_WHAT YOU WILL DO_
Write each line out a second time, exactly as shown below.

-- Opening Marker --

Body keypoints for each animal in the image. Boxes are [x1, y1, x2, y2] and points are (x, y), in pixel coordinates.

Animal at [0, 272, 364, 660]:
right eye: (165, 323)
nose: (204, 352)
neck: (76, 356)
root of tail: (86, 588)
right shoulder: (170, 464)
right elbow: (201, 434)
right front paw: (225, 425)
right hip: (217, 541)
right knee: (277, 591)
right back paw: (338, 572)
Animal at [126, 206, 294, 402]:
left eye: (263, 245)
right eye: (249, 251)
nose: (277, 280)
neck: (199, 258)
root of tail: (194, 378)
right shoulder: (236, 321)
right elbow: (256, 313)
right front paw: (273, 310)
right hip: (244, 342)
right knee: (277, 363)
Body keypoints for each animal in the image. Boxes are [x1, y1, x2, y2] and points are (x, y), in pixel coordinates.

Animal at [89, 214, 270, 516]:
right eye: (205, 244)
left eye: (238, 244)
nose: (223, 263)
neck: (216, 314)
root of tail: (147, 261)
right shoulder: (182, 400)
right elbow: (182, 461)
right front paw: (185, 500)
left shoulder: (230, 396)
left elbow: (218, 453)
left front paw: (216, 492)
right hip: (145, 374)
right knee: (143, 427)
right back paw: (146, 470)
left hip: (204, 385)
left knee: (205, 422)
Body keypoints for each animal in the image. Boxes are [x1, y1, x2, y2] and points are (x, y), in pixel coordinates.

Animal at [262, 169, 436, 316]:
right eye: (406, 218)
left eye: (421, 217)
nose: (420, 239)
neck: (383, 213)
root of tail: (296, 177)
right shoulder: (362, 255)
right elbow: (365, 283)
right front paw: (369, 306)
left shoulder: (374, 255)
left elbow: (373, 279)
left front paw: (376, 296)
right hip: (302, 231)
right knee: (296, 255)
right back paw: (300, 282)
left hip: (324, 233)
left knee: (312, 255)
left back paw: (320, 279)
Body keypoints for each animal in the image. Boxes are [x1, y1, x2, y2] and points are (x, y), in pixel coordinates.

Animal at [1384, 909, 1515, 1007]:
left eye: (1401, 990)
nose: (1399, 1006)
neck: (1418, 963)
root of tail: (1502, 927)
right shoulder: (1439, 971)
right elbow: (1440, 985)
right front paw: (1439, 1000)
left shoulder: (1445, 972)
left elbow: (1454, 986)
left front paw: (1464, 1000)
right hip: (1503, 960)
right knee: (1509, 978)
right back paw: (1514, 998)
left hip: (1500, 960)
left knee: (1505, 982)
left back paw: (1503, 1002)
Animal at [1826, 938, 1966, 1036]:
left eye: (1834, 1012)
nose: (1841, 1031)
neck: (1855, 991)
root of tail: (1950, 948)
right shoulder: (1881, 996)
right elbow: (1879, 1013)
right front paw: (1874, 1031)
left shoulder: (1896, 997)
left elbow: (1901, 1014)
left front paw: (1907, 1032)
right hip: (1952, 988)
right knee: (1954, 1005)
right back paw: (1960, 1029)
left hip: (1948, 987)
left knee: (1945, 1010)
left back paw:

-- Closing Marker --

_EXPECTED ANSWER_
Body keypoints for each animal in the image. Boxes are [x1, y1, x2, y2] and points are (x, y), in pixel coordinates.

Animal at [0, 272, 364, 660]:
right eye: (165, 323)
nose: (204, 352)
neck: (76, 356)
root of tail: (86, 588)
right shoulder: (170, 464)
right elbow: (201, 434)
right front paw: (225, 425)
right hip: (217, 541)
right knee: (277, 591)
right back paw: (338, 572)
Animal at [126, 206, 294, 402]:
left eye: (263, 245)
right eye: (249, 251)
nose: (277, 280)
neck: (199, 258)
root of tail: (194, 378)
right shoulder: (236, 321)
right elbow: (256, 313)
right front paw: (273, 310)
right hip: (244, 342)
right knee: (277, 363)
Body keypoints for each animal in the image. Boxes are [x1, y1, x2, y2] and points are (x, y), in pixel coordinates.

Animal at [89, 214, 270, 516]:
right eye: (205, 244)
left eye: (238, 244)
nose: (223, 263)
neck: (216, 314)
root of tail: (147, 261)
right shoulder: (182, 400)
right elbow: (182, 461)
right front paw: (185, 500)
left shoulder: (230, 396)
left elbow: (218, 453)
left front paw: (216, 492)
right hip: (145, 374)
right knee: (143, 427)
right back paw: (146, 470)
left hip: (204, 385)
left knee: (205, 422)
Body keypoints for each animal in the image. Boxes are [x1, y1, x2, y2] and points are (x, y), in pixel coordinates.

Animal at [262, 169, 436, 316]:
right eye: (406, 218)
left eye: (421, 217)
nose: (420, 239)
neck: (383, 213)
root of tail: (296, 177)
right shoulder: (362, 255)
right elbow: (365, 283)
right front paw: (369, 306)
left shoulder: (374, 255)
left elbow: (373, 279)
left front paw: (376, 296)
right hip: (302, 231)
right knee: (296, 255)
right back paw: (300, 282)
left hip: (324, 233)
left knee: (312, 255)
left back paw: (320, 279)
Body keypoints for each animal in the image. Boxes are [x1, y1, x2, y2] and points are (x, y), in pixel coordinates.

Animal at [1384, 909, 1515, 1007]:
left eye: (1401, 990)
nose: (1399, 1006)
neck: (1418, 963)
root of tail: (1502, 927)
right shoulder: (1439, 971)
right elbow: (1440, 985)
right front paw: (1439, 1000)
left shoulder: (1445, 972)
left elbow: (1454, 986)
left front paw: (1464, 1000)
right hip: (1503, 960)
right knee: (1509, 978)
right back paw: (1514, 998)
left hip: (1500, 960)
left knee: (1505, 982)
left back paw: (1503, 1002)
Animal at [1826, 938, 1966, 1036]:
left eye: (1834, 1012)
nose: (1841, 1031)
neck: (1855, 991)
root of tail: (1950, 948)
right shoulder: (1881, 996)
right elbow: (1879, 1013)
right front paw: (1874, 1031)
left shoulder: (1896, 997)
left elbow: (1901, 1014)
left front paw: (1907, 1032)
right hip: (1952, 988)
right knee: (1954, 1005)
right back paw: (1960, 1029)
left hip: (1948, 987)
left knee: (1945, 1010)
left back paw:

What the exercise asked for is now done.